Return every line of text in the data below verbatim, preserving the original line order, and leave the pictures out of your answer.
EXERCISE DATA: Begin
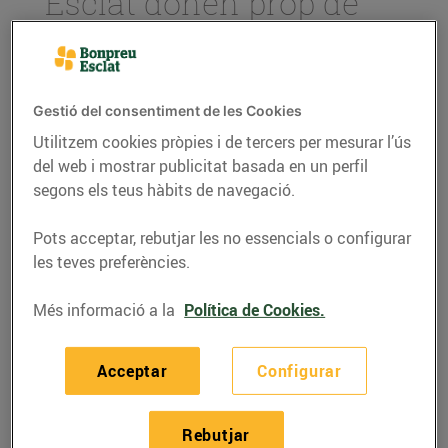
Esclat donen prop de
700.000€ a través de
l’arrodoniment solidari
de Worldcoo
Gestió del consentiment de les Cookies
23/de desembre/2019
Utilitzem cookies pròpies i de tercers per mesurar l’ús
del web i mostrar publicitat basada en un perfil
segons els teus hàbits de navegació.
Des d’inicis d’aquest any, els supermercats Bonpreu
i Esclat ofereixen a tots els clients que paguen amb
Pots acceptar, rebutjar les no essencials o configurar
targeta bancària la possibilitat d’arrodonir l’import
les teves preferències.
final de la seva compra i fer una microdonació a
una causa social de forma fàcil, transparent i
Més informació a la
Política de Cookies.
íntima.
Acceptar
Configurar
Des d’aleshores, s’han realitzat
més de 3 milions i
mig de donacions
que han fet possible recaptar prop
de 700.000€ per a 10 entitats socials diferents:
Rebutjar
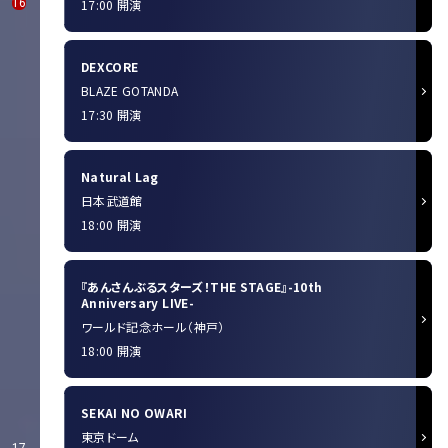
16
17:00 開演
DEXCORE
BLAZE GOTANDA
17:30 開演
Natural Lag
日本武道館
18:00 開演
『あんさんぶるスターズ！THE STAGE』-10th
Anniversary LIVE-
ワールド記念ホール（神戸）
18:00 開演
SEKAI NO OWARI
東京ドーム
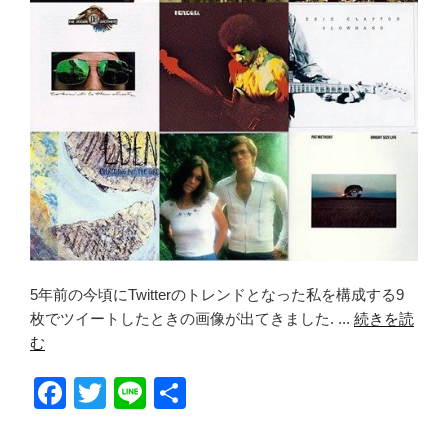
5年前の今頃にTwitterのトレンドとなった私を構成する9
枚でツイートしたときの画像が出てきました. ...
続きを読
む
F
T
Li
共
a
wi
n
有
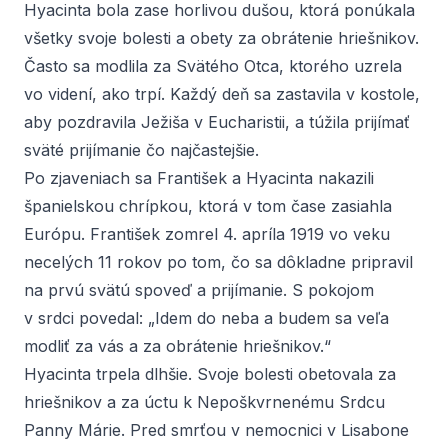
Hyacinta bola zase horlivou dušou, ktorá ponúkala
všetky svoje bolesti a obety za obrátenie hriešnikov.
Často sa modlila za Svätého Otca, ktorého uzrela
vo videní, ako trpí. Každý deň sa zastavila v kostole,
aby pozdravila Ježiša v Eucharistii, a túžila prijímať
sväté prijímanie čo najčastejšie.
Po zjaveniach sa František a Hyacinta nakazili
španielskou chrípkou, ktorá v tom čase zasiahla
Európu. František zomrel 4. apríla 1919 vo veku
necelých 11 rokov po tom, čo sa dôkladne pripravil
na prvú svätú spoveď a prijímanie. S pokojom
v srdci povedal: „Idem do neba a budem sa veľa
modliť za vás a za obrátenie hriešnikov.“
Hyacinta trpela dlhšie. Svoje bolesti obetovala za
hriešnikov a za úctu k Nepoškvrnenému Srdcu
Panny Márie. Pred smrťou v nemocnici v Lisabone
EXERCISE DATA: End
ANSWER TO THIS TASK:
Esclat donen prop de
700.000€ a través de
l’arrodoniment solidari
de Worldcoo
Gestió del consentiment de les Cookies
23/de desembre/2019
Utilitzem cookies pròpies i de tercers per mesurar l’ús
del web i mostrar publicitat basada en un perfil
segons els teus hàbits de navegació.
Des d’inicis d’aquest any, els supermercats Bonpreu
i Esclat ofereixen a tots els clients que paguen amb
Pots acceptar, rebutjar les no essencials o configurar
targeta bancària la possibilitat d’arrodonir l’import
les teves preferències.
final de la seva compra i fer una microdonació a
una causa social de forma fàcil, transparent i
Més informació a la
Política de Cookies.
íntima.
Acceptar
Configurar
Des d’aleshores, s’han realitzat
més de 3 milions i
mig de donacions
que han fet possible recaptar prop
de 700.000€ per a 10 entitats socials diferents:
Rebutjar
16
17:00 開演
DEXCORE
BLAZE GOTANDA
17:30 開演
Natural Lag
日本武道館
18:00 開演
『あんさんぶるスターズ！THE STAGE』-10th
Anniversary LIVE-
ワールド記念ホール（神戸）
18:00 開演
SEKAI NO OWARI
東京ドーム
5年前の今頃にTwitterのトレンドとなった私を構成する9
枚でツイートしたときの画像が出てきました. ...
続きを読
む
F
T
Li
共
a
wi
n
有
Hyacinta bola zase horlivou dušou, ktorá ponúkala
všetky svoje bolesti a obety za obrátenie hriešnikov.
Často sa modlila za Svätého Otca, ktorého uzrela
vo videní, ako trpí. Každý deň sa zastavila v kostole,
aby pozdravila Ježiša v Eucharistii, a túžila prijímať
sväté prijímanie čo najčastejšie.
Po zjaveniach sa František a Hyacinta nakazili
španielskou chrípkou, ktorá v tom čase zasiahla
Európu. František zomrel 4. apríla 1919 vo veku
necelých 11 rokov po tom, čo sa dôkladne pripravil
na prvú svätú spoveď a prijímanie. S pokojom
v srdci povedal: „Idem do neba a budem sa veľa
modliť za vás a za obrátenie hriešnikov.“
Hyacinta trpela dlhšie. Svoje bolesti obetovala za
hriešnikov a za úctu k Nepoškvrnenému Srdcu
Panny Márie. Pred smrťou v nemocnici v Lisabone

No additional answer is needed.